The lasso technique solves this regularization problem. For a given value of λ, a nonnegative parameter, lasso solves the problem
$$\underset{{\beta}_{0},\beta}{\mathrm{min}}\left(\frac{1}{2N}{\displaystyle \sum _{i=1}^{N}{\left({y}_{i}-{\beta}_{0}-{x}_{i}^{T}\beta \right)}^{2}}+\lambda {\displaystyle \sum _{j=1}^{p}\left|{\beta}_{j}\right|}\right),$$
where
N is the number of observations.
y_{i} is the response at observation i.
x_{i} is data, a vector of p values at observation i.
λ is a positive regularization parameter corresponding to one value of Lambda.
The parameters β_{0} and β are scalar and p-vector respectively.
As λ increases, the number of nonzero components of β decreases.
The lasso problem involves the L^{1} norm of β, as contrasted with the elastic net algorithm.
The elastic net technique solves this regularization problem. For an α strictly between 0 and 1, and a nonnegative λ, elastic net solves the problem
$$\underset{{\beta}_{0},\beta}{\mathrm{min}}\left(\frac{1}{2N}{\displaystyle \sum _{i=1}^{N}{\left({y}_{i}-{\beta}_{0}-{x}_{i}^{T}\beta \right)}^{2}}+\lambda {P}_{\alpha}\left(\beta \right)\right),$$
where
$${P}_{\alpha}\left(\beta \right)=\frac{(1-\alpha )}{2}{\Vert \beta \Vert}_{2}^{2}+\alpha {\Vert \beta \Vert}_{1}={\displaystyle \sum _{j=1}^{p}\left(\frac{(1-\alpha )}{2}{\beta}_{j}^{2}+\alpha \left|{\beta}_{j}\right|\right)}.$$
Elastic net is the same as lasso when α = 1. As α shrinks toward 0, elastic net approaches ridge regression. For other values of α, the penalty term P_{α}(β) interpolates between the L^{1} norm of β and the squared L^{2} norm of β.

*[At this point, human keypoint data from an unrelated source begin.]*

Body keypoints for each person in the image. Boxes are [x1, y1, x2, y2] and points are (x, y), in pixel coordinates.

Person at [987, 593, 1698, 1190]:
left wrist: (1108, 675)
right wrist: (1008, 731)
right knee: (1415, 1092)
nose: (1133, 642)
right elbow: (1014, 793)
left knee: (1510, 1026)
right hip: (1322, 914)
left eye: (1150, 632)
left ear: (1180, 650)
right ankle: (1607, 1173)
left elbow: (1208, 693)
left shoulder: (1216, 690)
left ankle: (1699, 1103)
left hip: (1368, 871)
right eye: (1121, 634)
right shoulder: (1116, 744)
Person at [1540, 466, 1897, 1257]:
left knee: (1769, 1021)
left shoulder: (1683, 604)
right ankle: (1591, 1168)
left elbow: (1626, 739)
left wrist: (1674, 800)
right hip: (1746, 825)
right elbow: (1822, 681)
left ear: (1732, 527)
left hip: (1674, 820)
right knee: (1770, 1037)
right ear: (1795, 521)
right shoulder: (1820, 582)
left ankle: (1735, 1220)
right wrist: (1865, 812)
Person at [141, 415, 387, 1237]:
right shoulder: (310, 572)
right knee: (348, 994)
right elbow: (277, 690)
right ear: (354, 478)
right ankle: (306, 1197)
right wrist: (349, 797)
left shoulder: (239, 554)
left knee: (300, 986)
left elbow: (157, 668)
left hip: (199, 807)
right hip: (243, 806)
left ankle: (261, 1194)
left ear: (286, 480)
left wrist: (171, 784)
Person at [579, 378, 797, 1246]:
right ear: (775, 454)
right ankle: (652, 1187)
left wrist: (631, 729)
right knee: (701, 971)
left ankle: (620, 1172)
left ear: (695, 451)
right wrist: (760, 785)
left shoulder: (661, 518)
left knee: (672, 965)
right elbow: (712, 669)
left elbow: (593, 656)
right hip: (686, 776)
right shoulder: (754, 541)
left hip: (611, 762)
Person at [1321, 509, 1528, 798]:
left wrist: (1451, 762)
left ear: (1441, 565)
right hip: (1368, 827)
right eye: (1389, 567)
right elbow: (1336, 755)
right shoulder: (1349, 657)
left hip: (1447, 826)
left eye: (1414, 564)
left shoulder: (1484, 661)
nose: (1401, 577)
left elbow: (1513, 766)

[1] Tibshirani, R. Regression shrinkage and selection via the lasso. Journal of the Royal Statistical Society, Series B, Vol 58, No. 1, pp. 267–288, 1996.
[2] Zou, H. and T. Hastie. Regularization and variable selection via the elastic net. Journal of the Royal Statistical Society, Series B, Vol. 67, No. 2, pp. 301–320, 2005.
[3] Friedman, J., R. Tibshirani, and T. Hastie. Regularization paths for generalized linear models via coordinate descent. Journal of Statistical Software, Vol 33, No. 1, 2010. http://www.jstatsoft.org/v33/i01
[4] Hastie, T., R. Tibshirani, and J. Friedman. The Elements of Statistical Learning, 2nd edition. Springer, New York, 2008.